Legal Approach in International Relations

However, this mitigation obligation suffers from considerable vagueness, as there are reasonable differences of opinion on how best to enhance the legitimacy of the existing international legal order. As a remedy, Dworkin invokes a second fundamental obligation of states, the principle of salienence: international jurists, for their part, have opened up to empirical, sociological and political approaches in order to understand how norms arise and how actors exercise normative authority. This goes beyond the exclusive understanding of international law as a coherent legal system with recognized sources of law and specific techniques of legal practice. International lawyers are increasingly adopting a more pluralistic and holistic view, understanding international law as a social process. This social process leads to normative regulations that act as standards of conduct to guide and evaluate the behavior of international actors. The fact that the individual has achieved such an important role in international law as a central subject beyond the borders of States is truly remarkable. Today, every individual has rights that permeate the international and are fundamentally enshrined in a global, albeit imperfect, law that permeates every one of our lives. This law is not static, but is constantly evolving. It must be made effective, challenged, defended and reformulated in order to realize its emancipatory potential.

But Hart rejected the possibility that consent or pacta sunt servanda can fulfill such a function: saying that “international law is what states have accepted” or “international obligations must be fulfilled” cannot be a rule of recognition.

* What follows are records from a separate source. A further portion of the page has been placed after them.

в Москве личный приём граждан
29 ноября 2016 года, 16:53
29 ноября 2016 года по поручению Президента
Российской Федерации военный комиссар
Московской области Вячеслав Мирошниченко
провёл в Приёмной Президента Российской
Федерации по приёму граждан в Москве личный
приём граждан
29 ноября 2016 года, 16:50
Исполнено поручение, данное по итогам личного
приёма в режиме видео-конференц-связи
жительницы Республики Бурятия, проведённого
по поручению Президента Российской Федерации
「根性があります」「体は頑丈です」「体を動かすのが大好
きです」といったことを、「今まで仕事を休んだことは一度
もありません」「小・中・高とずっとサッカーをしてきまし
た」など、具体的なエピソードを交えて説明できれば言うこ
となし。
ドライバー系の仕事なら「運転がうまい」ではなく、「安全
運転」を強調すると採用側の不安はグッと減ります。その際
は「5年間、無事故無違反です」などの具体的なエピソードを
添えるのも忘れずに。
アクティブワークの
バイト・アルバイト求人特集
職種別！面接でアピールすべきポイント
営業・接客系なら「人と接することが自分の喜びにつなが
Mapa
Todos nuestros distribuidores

Second, there are normative questions about the legitimate objectives that international law – or its areas such as international human rights law, international environmental law and international criminal law – should promote and the means by which it can do so appropriately, and, in this context, how to assess the legitimacy of international law. A recurring question is to what extent ethical and political norms for assessing national law – such as democracy, the rule of law, and even legitimacy itself – apply to international law (an important theme in Buchanan`s work, for example, Buchanan 2013). Because of the long period of philosophical neglect of international law, we are still at an early stage in the formation of an adequate image of political morality adapted to its particular nature and role. These issues are mainly addressed in sections 4, 5 and 6 of this article. These normative concerns become more acute in the case of a full-fledged world government. Kant came to a famous and sobering conclusion in Perpetual Peace about the prospect that international organizations could evolve into such a world government: as Crawford shows, existing international law generally struggles to accommodate each of these wishes; at best, only certain “enclaves” of international law can do so (Crawford 2014:367). Lesbian, gay, bisexual, and transgender/transgender (LGBT) law theory is a critical school of thinking that evolves as gaps in international law regarding the integration of queer theory into international law theory are recognized. While human rights conventions have recently begun to become mainstream in terms of equality and its addressees, in the past all discussions on sexual orientation and gender identity have remained largely intact.

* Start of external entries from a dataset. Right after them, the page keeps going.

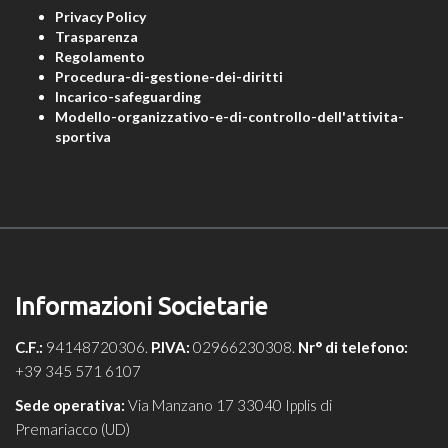
Privacy Policy
Trasparenza
Regolamento
Procedura-di-gestione-dei-diritti
Incarico-safeguarding
Modello-organizzativo-e-di-controllo-dell'attivita-
sportiva
Informazioni Societarie
C.F.:
94148720306.
P.IVA:
02966230308.
Nr° di telefono:
+39 345 571 6107
Sede operativa:
Via Manzano 17 33040 Ipplis di
Premariacco (UD)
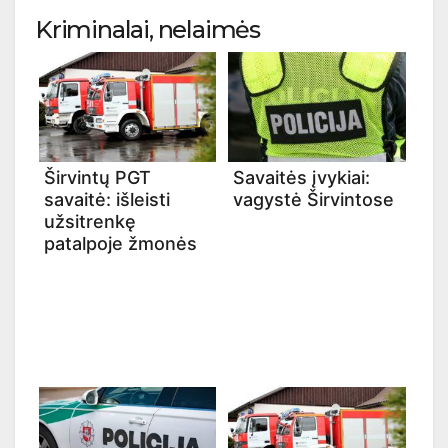
Kriminalai, nelaimės
Širvintų PGT
Savaitės įvykiai:
savaitė: išleisti
vagystė Širvintose
užsitrenkę
patalpoje žmonės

The LGBT International Law Theory movement focuses on inclusion and awareness of LGBT rights (and the protection of individuals) as well as the integration of queer theory into the field of international law. Some approaches focus on the issue of compliance: why do states follow international standards when there is no coercive power to ensure compliance? Other approaches focus on the problem of international rule-making: why do states voluntarily adopt international legal norms that restrict their freedom of action in the absence of global legislation. Other perspectives are policy-oriented; They develop theoretical frameworks and instruments to criticize existing rules and make suggestions for improving them. Some of these approaches are based on national legal theory, others are interdisciplinary, while others have been developed specifically to analyze international law. But assuming that a right to govern is a claim presumably attributable to international law and international institutions, how can we determine whether it is ever justified? The issue is exacerbated by the fact that, in recent decades, international law has increasingly imposed a broader right of sovereignty, encroaching on areas previously considered to be the power of the State, including the fundamental rights of its own citizens, economic and environmental policies, and the provision of vital goods such as education and health care.